После Аушвица | страница 59



Как и другие коменданты лагерей, он относился к людям, которым не повезло и они попали под его власть, как к своим личным игрушкам, – и в конце концов более 100 000 голландских евреев и цыган были отправлены в лагеря смерти под его «деликатным» надзором.

На пике расцвета Вестерборка, с июля 1942 года до осени 1943 года, поезда покидали его территорию каждые четыре дня, перевозя в среднем по 1000 человек в тесных темных вагонах для скота. Весной и в начале лета 1943 года некоторые крупные поезда перевозили до 3000 человек одновременно в лагерь смерти в Собиборе.

(Нацистские лидеры в Собиборе, в Восточной Польше, решились на строительство специальной станции с привлекательно украшенным поддельным залом ожидания, чтобы заставить людей поверить в то, что они прибывают в обычный город.)

Было много способов попытаться убрать свое имя из транспортного списка – некоторые из них зависели от того, какую работу человек мог выполнять, но главным средством были личные связи, которые могли обеспечить выживание. Папа уже узнал некоторых евреев, с которыми он познакомился еще до войны, включая человека по имени Джордж Хирш. Он работал в Центральном административном управлении. Папа сказал нам: «Если получится, я налажу контакт со знакомыми людьми, которые находятся здесь. Попытаюсь найти подходящую работу и как-нибудь обезопасить нас».
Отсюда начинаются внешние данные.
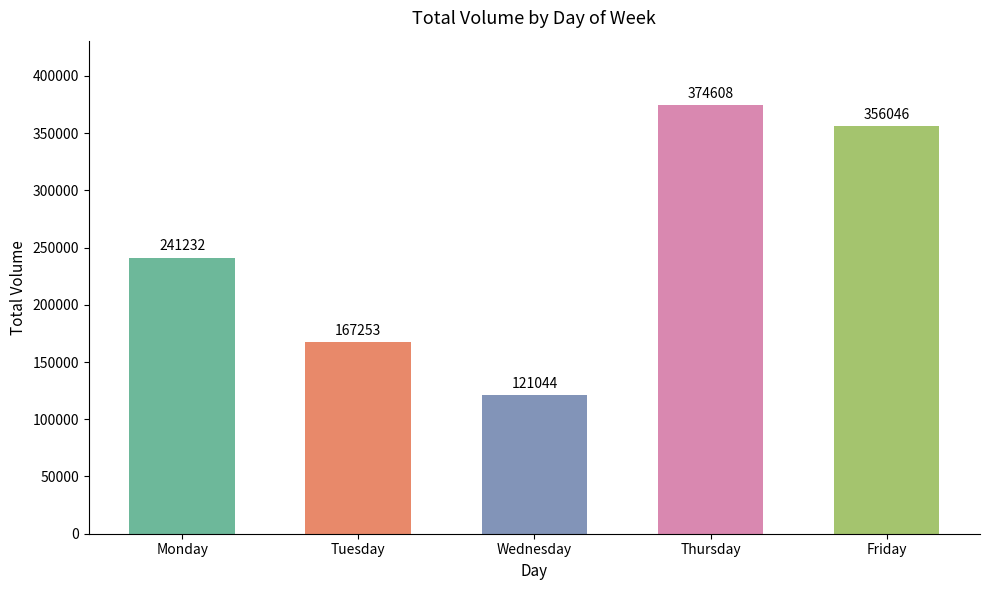

What is the sum of the values at Wednesday and Tuesday?

288297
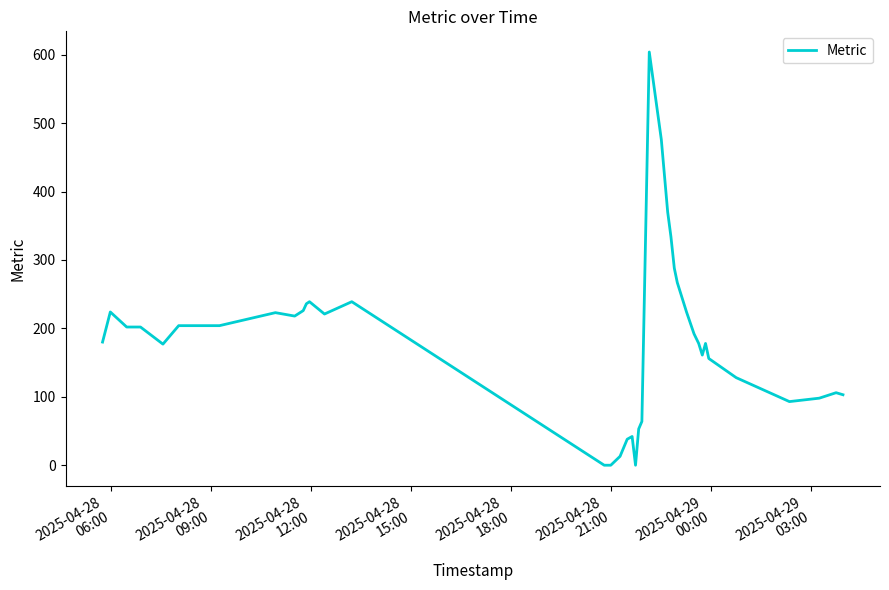

What is the difference between the maximum and minimum values?

604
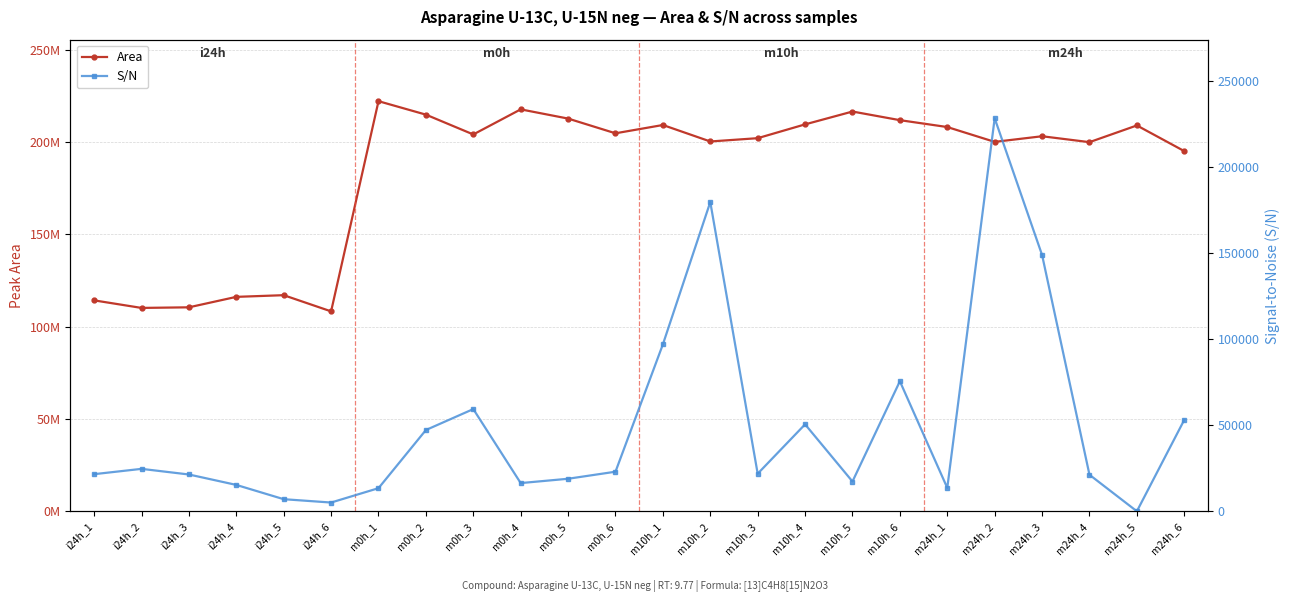

What is the total value across all series at m10h_4?

209682774.9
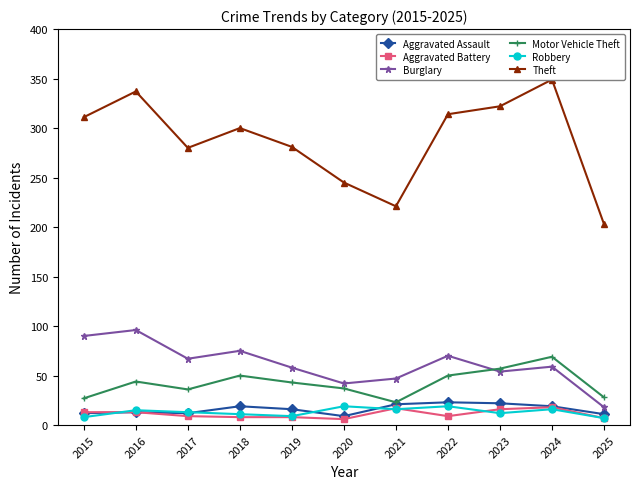

How many interior local peaks does the Theft series have?

3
Если бы предоставилось больше времени, может, его план удался, но удача была не на нашей стороне. Всего лишь на второй день пребывания в Вестерборке мы получили страшную новость: наши имена оказались в списке, подготовленном к следующему отъезду. К лету 1944 года людей стали вывозить намного реже (почти все голландские евреи уже были арестованы, депортированы и убиты). К несчастью, наш приезд совпал с запланированной отправкой цыган, и в поезде были свободные места.

Рано утром в пятницу пришла надзирательница и разбудила нас. Она зачитала список людей для депортации на тот день.

«Фрици Герингер, Ева Герингер…»

Я вытаращила на нее глаза. Я была настолько потрясена, что едва могла встать, и видела, как у мамы задрожали руки. В казарме ощущалось ужасное напряжение, нарушаемое лишь вздохами облегчения тех, кто не услышал своих имен, – но мы облегчения не испытали.

Мама глубоко вздохнула и попыталась взять себя в руки. «Эви, надо забрать наши вещи. Не забудь взять стельки для обуви и нижнее белье». Она пыталась говорить обычным тоном, но страх в ее голосе явственно чувствовался, и она не смотрела мне в глаза. Другие женщины из барака дали нам с собой в дорогу немного еды, одеяла и обувь, а затем мы вышли на улицу, где увидели длинную вереницу мужчин, женщин, стариков и детей, висевших на юбках своих матерей. Толкая друг друга, все они направлялись к железнодорожным подъездам. Внезапно папа и Хайнц появились рядом с нами, и мы старались держаться вместе, чтобы нас не разлучили в поезде.